Do you want to run a Lifestyle Business and just take a ton of cash out of the business each year? That’s awesome and there’s nothing wrong with it. But some types of investment you take will not think that’s as cool as I do.
Side note: it’s one of the best things about investment vehicles like TinySeed is you can take funding but still decide you want to run a lifestyle business and pay yourself handsomely each year…it’s not an “all-or-nothing” binary kind of decision you have to make. Want to pay out a distribution to yourself, no problem, they’ll just take their cut. Totally reasonable.
What’s the long term goal of the business?
The second you take outside investment then some sort of clock starts ticking on your business.
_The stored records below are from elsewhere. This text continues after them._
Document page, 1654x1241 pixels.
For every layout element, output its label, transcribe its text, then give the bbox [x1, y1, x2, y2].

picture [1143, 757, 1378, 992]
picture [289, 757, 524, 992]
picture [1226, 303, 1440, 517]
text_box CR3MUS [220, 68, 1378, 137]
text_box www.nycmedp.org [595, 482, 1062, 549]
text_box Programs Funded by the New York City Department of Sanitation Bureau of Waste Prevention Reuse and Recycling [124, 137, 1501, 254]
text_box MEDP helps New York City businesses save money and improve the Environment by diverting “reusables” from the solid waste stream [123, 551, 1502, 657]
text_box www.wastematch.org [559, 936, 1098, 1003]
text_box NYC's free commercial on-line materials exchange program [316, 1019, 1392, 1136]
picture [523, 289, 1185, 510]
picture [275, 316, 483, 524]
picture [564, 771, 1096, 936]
This doesn’t necessarily mean that you are going to have to exit and sell the company completely, but it does mean that some future financial decisions will be made with your investors in mind.
If you are building a lifestyle business that you’ll want to run forever and can’t imagine ever selling or having some kind of debt responsibility to investors then I would definitely NOT take on outside capital.
Can you achieve those goals without funding?
If there is not a resounding HELL YES to this one then please don’t raise money.
In all honesty we’ve done a bit of both. In some senses we’ve put our capital to really good use. In others we’ve not capitalized on those opportunities like I would like to.
While the outcomes of your business are impossible to foretell in the future you should have a very clear vision of what this capital will do for your business, how you’ll deploy it, and what the expected payback period is.
If those paybacks and business achievements can be accomplished without raising outside capital then retain that control and optionality over your business, and don’t raise.
Is your personality compatible with taking funding?
This one is interesting, because having investors and people who you as a founder are accountable kind of changes how you behave.
I have this “F the man” kind of streak to me. And I think I’m not alone…why else would we be entrepreneurs?
We believe we can do it better and faster than anyone else, and as such taking a part of your business life and making it have to report to someone else can be weird. Investors are a sort of “boss” you have in your business.
For some founders this would be the first boss they’ve had in a long time…maybe ever for that select few who are lifelong entrepreneurs and have never had a real job.
To “have to” respond to an email, take calls when asked, and provide timely updates is not a big deal to me, but to someone it might be, which is why I include it here.
It’s A Personal Decision First, A Business Decision Second
I have taken dozens of calls with founders who are looking to join programs like TinySeed, looking at Revenue Based Financing, or other types of outside capital. In each of these I start the conversation by asking why they’re considering this. It is always something that you as a founder will have to “live with”, so make sure you’re cool with the questions posed above from a personal perspective first, and then see if financing as a “tool” is the right thing for your business.
If financing seems like the right tool for your business but you as a founder aren’t compatible with it then it’ll be a terrible experience.
Would I Raise Capital If I Had It To Do Over Again?
Yes, for sure. It was both the right fit for me personally, and something that really helped the business. It’s been a great experience to be funded by TinySeed and in our pre-seed round. Our investors are great, supportive, and a big resource to me as a founder. Not just from a financial perspective, but are a trove of experience and perspective as I navigate this part of my entrepreneurial journey. Thumbs up all around.